Other investments to consider would be such collaboration platforms that support virtual working space where teams from various locations are able to collaborate and deliver. Besides that, they can also think of automation tools to enhance process efficiency and accuracy.

On the human aspect of handling various challenges faced by business, I believe that having a Crisis Management team is crucial. The team should consist of representatives from key departments or groups and meet frequently to discuss and prioritise problems. This is a ‘Hot planning’ group, consisting of leaders who think out of the box, that can react and find solutions to business problems as they emerge without tying up the whole management team. 

In these fast-changing times, what new skills should leaders/management acquire to steer their companies toward excellence?

Leaders should possess strong leadership skills premised on leading rather than instructing.
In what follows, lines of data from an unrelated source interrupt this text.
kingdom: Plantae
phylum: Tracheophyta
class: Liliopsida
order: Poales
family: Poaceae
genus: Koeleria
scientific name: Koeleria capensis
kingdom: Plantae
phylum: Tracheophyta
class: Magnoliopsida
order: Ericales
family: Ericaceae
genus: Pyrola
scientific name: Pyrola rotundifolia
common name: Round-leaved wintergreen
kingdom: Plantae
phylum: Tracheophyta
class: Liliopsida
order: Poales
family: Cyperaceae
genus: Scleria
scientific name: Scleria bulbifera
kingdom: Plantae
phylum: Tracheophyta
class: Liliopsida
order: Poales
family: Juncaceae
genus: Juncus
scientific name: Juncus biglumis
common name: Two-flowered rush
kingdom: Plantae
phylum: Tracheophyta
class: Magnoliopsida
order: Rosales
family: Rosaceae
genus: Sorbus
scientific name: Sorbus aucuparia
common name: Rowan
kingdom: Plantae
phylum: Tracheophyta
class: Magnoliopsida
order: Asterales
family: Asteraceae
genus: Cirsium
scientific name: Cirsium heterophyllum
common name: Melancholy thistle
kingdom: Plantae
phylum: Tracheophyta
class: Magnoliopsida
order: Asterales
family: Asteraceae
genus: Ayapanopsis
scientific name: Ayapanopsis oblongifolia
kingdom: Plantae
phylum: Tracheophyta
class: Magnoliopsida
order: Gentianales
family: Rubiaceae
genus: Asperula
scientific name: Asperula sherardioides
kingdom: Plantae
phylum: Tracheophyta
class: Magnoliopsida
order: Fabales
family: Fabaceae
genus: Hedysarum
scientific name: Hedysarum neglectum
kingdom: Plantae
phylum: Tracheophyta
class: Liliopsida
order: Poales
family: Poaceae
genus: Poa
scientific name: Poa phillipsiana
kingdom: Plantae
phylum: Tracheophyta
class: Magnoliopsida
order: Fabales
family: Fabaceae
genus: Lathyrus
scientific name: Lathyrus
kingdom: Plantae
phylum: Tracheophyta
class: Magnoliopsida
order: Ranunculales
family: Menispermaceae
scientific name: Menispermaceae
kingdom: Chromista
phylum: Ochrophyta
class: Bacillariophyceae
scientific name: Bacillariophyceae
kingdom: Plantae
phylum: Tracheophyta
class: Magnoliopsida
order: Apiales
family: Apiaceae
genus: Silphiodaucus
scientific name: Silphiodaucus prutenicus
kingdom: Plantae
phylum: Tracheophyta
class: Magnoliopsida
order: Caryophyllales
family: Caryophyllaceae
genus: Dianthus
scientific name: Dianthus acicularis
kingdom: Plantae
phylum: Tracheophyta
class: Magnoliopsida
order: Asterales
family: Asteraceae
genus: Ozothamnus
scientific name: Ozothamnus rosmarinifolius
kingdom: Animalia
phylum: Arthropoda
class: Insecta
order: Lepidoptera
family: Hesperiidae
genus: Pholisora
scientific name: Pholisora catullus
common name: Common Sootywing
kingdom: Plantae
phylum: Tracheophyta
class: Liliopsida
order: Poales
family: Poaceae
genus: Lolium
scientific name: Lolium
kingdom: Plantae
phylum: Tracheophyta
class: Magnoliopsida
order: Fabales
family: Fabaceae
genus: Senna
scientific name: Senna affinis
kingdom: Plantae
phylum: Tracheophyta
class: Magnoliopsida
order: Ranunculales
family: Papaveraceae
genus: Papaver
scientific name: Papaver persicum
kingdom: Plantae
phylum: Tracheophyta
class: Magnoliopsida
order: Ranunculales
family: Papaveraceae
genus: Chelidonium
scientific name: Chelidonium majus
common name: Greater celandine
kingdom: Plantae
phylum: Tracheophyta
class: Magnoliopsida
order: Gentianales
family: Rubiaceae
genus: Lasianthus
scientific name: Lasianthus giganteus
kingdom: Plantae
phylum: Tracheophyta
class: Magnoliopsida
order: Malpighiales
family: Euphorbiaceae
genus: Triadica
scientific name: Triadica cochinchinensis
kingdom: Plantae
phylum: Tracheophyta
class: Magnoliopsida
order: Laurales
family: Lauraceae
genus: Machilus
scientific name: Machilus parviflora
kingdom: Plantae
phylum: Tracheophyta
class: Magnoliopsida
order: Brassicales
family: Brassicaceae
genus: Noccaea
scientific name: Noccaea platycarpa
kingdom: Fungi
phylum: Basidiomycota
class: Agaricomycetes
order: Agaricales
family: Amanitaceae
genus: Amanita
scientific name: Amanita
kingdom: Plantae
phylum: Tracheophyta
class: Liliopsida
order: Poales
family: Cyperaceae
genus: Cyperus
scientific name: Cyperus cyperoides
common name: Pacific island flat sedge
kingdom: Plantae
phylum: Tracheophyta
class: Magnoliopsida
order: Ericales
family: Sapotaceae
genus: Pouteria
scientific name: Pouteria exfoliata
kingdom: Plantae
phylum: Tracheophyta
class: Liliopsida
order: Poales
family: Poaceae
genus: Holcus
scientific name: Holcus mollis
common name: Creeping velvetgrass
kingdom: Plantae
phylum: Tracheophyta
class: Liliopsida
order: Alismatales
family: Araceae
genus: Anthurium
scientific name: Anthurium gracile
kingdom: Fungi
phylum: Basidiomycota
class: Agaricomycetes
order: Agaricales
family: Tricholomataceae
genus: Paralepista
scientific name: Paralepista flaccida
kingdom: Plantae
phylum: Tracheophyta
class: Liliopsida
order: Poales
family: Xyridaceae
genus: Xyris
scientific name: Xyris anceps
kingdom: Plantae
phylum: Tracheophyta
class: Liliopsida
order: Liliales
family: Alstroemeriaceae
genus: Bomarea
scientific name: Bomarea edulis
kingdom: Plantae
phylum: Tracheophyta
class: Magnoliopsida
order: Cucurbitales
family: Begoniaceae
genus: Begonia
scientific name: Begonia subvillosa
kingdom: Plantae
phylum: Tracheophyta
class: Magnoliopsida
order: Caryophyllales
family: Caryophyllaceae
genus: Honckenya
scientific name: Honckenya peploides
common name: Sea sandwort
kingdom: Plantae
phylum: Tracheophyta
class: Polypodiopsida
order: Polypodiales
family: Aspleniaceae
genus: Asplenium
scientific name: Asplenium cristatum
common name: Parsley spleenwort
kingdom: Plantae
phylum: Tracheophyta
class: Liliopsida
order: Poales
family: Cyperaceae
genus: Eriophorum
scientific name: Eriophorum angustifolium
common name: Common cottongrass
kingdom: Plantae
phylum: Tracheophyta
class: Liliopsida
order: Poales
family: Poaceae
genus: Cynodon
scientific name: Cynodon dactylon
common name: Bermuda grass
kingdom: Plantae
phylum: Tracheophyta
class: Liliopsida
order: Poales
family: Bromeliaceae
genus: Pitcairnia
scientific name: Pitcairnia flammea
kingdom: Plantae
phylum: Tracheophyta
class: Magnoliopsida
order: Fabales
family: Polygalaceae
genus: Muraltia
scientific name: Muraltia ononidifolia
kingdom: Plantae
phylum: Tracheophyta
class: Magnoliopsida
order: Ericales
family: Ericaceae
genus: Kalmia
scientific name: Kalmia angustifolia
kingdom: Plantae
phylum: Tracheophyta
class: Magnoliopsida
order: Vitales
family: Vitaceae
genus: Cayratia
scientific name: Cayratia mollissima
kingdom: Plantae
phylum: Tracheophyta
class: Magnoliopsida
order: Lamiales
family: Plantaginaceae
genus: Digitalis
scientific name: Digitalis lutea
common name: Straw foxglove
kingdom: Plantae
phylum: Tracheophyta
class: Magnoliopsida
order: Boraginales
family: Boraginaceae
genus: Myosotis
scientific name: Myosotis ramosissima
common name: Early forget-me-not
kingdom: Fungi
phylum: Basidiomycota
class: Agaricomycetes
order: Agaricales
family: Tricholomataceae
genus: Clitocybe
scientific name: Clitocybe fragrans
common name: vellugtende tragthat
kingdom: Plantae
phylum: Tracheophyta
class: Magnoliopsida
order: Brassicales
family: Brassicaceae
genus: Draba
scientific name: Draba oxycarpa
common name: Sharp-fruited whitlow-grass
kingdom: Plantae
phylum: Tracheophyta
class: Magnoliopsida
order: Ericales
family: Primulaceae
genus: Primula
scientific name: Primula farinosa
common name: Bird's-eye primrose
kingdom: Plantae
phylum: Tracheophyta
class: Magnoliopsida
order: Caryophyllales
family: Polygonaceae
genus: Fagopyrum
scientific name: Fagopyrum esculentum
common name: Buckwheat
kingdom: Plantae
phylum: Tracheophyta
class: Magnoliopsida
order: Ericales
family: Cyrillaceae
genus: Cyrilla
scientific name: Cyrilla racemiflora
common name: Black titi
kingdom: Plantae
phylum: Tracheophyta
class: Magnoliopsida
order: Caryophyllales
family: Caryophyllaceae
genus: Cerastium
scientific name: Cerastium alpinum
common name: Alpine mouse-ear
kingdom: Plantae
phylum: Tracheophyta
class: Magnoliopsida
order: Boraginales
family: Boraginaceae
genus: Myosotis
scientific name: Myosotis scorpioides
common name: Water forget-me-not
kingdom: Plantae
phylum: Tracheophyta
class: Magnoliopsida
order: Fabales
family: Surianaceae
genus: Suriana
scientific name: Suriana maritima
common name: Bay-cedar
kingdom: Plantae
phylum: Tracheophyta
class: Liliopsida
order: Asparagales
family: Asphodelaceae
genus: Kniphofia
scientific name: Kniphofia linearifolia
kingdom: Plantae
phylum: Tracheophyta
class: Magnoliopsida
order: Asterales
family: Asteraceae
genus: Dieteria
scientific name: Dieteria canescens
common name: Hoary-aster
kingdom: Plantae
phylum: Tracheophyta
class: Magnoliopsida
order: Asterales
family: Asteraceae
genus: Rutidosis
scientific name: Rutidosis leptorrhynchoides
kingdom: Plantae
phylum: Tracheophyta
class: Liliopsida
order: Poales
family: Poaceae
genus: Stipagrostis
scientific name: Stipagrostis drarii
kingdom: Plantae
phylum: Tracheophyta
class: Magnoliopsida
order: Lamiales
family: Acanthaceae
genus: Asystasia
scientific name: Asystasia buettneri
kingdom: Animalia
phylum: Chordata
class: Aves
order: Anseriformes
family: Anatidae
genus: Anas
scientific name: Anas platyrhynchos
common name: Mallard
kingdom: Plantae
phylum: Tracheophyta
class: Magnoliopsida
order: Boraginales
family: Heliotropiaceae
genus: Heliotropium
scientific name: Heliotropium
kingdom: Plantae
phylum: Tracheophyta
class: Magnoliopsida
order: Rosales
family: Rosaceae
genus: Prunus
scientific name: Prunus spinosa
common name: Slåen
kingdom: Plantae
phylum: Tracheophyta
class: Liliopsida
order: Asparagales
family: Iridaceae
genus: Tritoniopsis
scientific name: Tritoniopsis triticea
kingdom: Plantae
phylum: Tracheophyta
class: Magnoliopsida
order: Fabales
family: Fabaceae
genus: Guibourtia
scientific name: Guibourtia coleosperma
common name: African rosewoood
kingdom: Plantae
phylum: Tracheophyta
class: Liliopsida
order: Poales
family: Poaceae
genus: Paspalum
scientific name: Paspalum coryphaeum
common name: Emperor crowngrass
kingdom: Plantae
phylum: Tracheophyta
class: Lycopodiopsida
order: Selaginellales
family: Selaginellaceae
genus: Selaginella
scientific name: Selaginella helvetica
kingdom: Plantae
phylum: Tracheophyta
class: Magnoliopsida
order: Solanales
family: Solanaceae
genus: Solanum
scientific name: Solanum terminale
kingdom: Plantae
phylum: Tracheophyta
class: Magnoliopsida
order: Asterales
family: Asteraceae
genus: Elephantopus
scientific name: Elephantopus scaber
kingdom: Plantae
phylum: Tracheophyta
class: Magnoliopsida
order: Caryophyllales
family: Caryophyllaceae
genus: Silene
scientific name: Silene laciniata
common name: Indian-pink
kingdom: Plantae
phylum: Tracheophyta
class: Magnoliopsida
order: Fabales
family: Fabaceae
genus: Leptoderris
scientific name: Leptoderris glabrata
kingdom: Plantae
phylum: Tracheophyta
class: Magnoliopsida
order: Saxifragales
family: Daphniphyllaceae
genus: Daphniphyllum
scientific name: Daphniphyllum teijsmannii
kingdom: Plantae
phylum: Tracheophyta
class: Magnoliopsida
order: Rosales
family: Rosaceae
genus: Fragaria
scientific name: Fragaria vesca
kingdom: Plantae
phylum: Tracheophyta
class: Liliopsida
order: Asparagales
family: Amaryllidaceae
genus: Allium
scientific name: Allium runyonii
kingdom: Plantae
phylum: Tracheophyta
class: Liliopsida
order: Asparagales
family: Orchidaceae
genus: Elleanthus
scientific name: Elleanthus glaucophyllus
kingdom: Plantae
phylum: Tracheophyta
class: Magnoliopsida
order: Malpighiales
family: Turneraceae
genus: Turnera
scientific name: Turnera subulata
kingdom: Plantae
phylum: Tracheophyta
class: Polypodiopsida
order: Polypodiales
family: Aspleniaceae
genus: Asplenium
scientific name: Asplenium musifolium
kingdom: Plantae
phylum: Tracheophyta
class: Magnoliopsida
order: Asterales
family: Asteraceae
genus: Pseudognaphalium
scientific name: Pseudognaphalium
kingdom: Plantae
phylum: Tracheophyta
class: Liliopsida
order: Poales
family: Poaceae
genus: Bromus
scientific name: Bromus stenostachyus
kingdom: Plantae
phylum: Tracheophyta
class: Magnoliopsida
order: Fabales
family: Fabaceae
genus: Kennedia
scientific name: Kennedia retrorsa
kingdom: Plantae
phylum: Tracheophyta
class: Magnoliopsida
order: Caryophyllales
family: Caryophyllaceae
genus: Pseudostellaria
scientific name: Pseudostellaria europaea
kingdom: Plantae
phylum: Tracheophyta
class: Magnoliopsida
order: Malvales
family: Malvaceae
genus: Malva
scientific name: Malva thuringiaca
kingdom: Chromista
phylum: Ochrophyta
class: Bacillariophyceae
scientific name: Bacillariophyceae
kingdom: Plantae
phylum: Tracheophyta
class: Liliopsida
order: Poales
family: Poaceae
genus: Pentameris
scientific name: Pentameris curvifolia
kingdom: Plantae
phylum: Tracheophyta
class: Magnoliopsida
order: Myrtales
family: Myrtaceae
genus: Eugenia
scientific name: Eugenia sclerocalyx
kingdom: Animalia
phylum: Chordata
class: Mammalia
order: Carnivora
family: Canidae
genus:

Like the saying goes - A leader is one who knows the way, goes the way and shows the way. 

In this day and age, a leader must also be ready to embrace new technology and methods, and be prepared to move out from his or her “comfort zone”. With such rapid changes in the world, leaders who are resistant to change will only lose out. Be receptive, open to changes and along the way, accept constructive criticism and work on areas that are lacking. Indeed, learning is a lifelong journey.

As we all know, the pandemic has disrupted and challenged us in many ways. Our people have been placed under unprecedented stresses, affecting their emotions and mental health. With this, leaders have faced imperatives to be empathetic in their roles. Empathy is a valued leadership trait and leaders from Grant Thornton’s 2021 International Business Report (IBR) cited it among the most important leadership traits. 

As an empathetic leader, be aware of how your people are feeling as a result of the unprecedented changes, what they are going through and actively support them. When we understand and take care of our people, it benefits the company as a whole - talents are retained, team performance and productivity increases. 

What do you think are the skills and values that will be relevant to future audit, accounting and finance professionals?

Most definitely Information Technology skills. Artificial Intelligence is already being used in audit and also prediction technology. This is definitely the way forward for the future of audit. Many times when we conduct an audit, we are only auditing that company but we forget to look at the other factors affecting the business. In essence, we are auditing the tree while being ignorant of the jungle surrounding it. With artificial intelligence, we are able to observe the big picture which enhances the quality of our advice to our clients.

The possibilities and complexities brought on by the internet of things (IoT), cloud computing and big data, only served to excite the future of audit. But technology cannot replace professional judgement and scepticism in the audit reporting process. 

While we need to leverage technology more, there’s always going to be a human component in audit. Technology will allow us to extract specific at-risk transactions which we can then check in greater detail.

The fintech industry emerged in recent decades. What aspects of finance and accounting do you think will digitally evolve in the near future?

I see all aspects of traditional finance and accounting transactions/reporting to evolve. New sets of internal controls will be set up and new operating systems will be in place. A lot of the conventional and traditional way of processing will be phased out as we can see with the various banking transactions where customers are being encouraged to engage in e-banking.

How is financial technology impacting the delivery of regulatory requirements? Has it helped companies comply more easily or is it more burdensome?

It is seen as burdensome initially but eventually it will just be part of the system. This also would depend on what information regulators are asking for and how often they make new requests.